__Exercise instructions__
a - According to the book review, why do the scientist characters have to explain things to Shi Qiang? Answer in one to three sentences.
b - Continue the book review after its final sentence.

─── Text under study

I listened to this as an audio book, and I very much liked the voices Luke Daniels gave to the different characters, particularly the police detective, Shi Qiang. This character adds a lot of humor and is often a stand-in for the reader. Unlike many of the other main characters, he is not a scientist, so the scientist characters have to explain things to him--and to us, the readers--so that we understand the implications of the plot. Big Shi's philosophy, "Anything sufficiently weird must be fishy," helps ground the story in reality, a necessity when the ideas being bantered about include "unsolvable" physics problems, bizarre computer games, and multi-dimensional universes.

One large section of the book that really blew my mind was the description of how, within a computer game world, a character created a computer made up of (computer-generated) human beings. It is one of the most imaginative things I have ever read, I simply cannot do justice to describing this part of the book; you have to read it to experience it.

Having said that, other than the description of the human computer, I found most of the passages describing the computer game to be overly long and boring. That is my main complaint about the novel and the reason I am giving it four stars instead of 5.

──────
─── Supplied information

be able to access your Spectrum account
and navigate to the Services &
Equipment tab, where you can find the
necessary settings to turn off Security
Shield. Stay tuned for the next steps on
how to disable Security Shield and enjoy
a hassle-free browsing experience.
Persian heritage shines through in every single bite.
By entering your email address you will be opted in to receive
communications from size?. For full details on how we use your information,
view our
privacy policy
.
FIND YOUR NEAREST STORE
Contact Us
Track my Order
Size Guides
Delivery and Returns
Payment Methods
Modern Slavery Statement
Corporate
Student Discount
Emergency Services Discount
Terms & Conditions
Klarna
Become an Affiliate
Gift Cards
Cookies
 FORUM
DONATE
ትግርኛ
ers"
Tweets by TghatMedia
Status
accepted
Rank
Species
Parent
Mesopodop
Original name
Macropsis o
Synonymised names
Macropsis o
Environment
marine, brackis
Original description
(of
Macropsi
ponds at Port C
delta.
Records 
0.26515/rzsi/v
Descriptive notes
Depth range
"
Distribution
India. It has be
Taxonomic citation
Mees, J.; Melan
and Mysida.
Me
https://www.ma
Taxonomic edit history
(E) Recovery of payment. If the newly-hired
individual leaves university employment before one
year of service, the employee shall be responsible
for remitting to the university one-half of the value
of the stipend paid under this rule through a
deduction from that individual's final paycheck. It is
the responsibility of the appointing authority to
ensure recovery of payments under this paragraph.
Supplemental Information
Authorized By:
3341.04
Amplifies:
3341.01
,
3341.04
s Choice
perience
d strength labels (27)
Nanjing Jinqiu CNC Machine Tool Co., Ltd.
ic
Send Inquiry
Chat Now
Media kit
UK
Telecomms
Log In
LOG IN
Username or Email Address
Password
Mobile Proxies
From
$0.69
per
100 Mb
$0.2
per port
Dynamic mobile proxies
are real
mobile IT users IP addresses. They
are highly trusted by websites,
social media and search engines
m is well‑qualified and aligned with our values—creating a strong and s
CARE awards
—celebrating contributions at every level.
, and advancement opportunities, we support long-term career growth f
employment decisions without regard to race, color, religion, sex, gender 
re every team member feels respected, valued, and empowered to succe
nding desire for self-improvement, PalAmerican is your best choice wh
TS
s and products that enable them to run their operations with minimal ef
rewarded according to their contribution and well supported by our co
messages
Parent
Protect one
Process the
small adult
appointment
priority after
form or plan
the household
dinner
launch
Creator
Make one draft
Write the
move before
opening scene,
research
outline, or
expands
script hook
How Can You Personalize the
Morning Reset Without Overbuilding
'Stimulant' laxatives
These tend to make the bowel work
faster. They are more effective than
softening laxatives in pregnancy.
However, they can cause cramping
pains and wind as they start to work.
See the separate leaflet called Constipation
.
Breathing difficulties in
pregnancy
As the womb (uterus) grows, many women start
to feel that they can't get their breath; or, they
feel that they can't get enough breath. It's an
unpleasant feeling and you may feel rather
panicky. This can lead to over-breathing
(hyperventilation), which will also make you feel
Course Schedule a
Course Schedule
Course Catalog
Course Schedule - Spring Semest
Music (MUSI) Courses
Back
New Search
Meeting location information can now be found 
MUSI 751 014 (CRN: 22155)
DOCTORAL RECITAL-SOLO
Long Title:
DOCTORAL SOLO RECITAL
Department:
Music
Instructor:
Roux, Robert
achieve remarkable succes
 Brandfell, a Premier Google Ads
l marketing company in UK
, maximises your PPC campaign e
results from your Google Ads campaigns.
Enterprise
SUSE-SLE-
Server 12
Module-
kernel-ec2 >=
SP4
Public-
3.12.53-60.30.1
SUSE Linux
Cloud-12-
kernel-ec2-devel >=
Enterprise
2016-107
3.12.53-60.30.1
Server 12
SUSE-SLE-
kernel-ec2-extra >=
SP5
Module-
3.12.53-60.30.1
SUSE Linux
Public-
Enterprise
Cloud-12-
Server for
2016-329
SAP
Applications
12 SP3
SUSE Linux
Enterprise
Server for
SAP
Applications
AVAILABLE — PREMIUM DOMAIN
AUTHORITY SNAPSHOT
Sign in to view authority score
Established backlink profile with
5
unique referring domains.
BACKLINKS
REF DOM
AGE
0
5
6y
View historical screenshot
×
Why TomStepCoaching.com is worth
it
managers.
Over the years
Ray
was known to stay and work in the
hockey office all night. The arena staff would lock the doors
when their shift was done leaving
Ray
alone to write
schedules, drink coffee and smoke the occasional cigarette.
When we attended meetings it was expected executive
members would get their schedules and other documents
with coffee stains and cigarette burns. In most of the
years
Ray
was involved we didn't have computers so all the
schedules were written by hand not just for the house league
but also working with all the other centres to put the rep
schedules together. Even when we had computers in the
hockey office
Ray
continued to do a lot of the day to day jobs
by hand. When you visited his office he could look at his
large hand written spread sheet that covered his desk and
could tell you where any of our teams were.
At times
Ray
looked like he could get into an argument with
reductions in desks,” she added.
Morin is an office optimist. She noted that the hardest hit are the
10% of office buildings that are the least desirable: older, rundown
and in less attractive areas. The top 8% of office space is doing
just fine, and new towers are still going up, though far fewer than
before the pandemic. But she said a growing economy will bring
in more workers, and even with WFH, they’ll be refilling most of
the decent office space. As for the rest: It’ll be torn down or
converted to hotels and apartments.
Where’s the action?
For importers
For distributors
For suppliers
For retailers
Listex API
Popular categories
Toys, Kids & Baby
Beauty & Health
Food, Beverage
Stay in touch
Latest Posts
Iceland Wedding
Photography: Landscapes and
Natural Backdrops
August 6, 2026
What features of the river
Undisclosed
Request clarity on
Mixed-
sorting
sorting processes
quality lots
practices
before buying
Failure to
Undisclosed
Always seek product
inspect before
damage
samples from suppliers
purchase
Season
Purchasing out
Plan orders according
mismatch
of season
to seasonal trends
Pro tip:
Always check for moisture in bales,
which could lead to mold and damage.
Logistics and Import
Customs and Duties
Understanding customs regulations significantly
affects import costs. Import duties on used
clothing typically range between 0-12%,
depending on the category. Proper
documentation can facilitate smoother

──────

__Results by task__
a - Unlike many of the other main characters, Shi Qiang is not a scientist, so the scientists must explain things to him. Their explanations also reach the readers, so that they understand the implications of the plot.

b -
I'm not sure how well some parts of the book would translate to the big (or little) screen, but the way the "good guys" find to destroy the headquarters of the "bad guys" is really incredible on both the visual and scientific levels. I won't say more in order not to spoil the surprise.

There's also some very excellent explanations of what it would be like to live in a universe that had more dimensions than our 3-dimensional world. I was glad that I had read "Flatland," it really helped me appreciate this section of the book. Like Abbot before him, Cixin does an incredible job using analogies to explain these complex physics concepts in a way that a non-scientist can grasp.

A little bit like Ender's Game, the big reveal of what is really going on takes place in the very last chapters of the book, and it's worth the wait. The last few sentences are incentive enough for me to want to read the second book in the trilogy.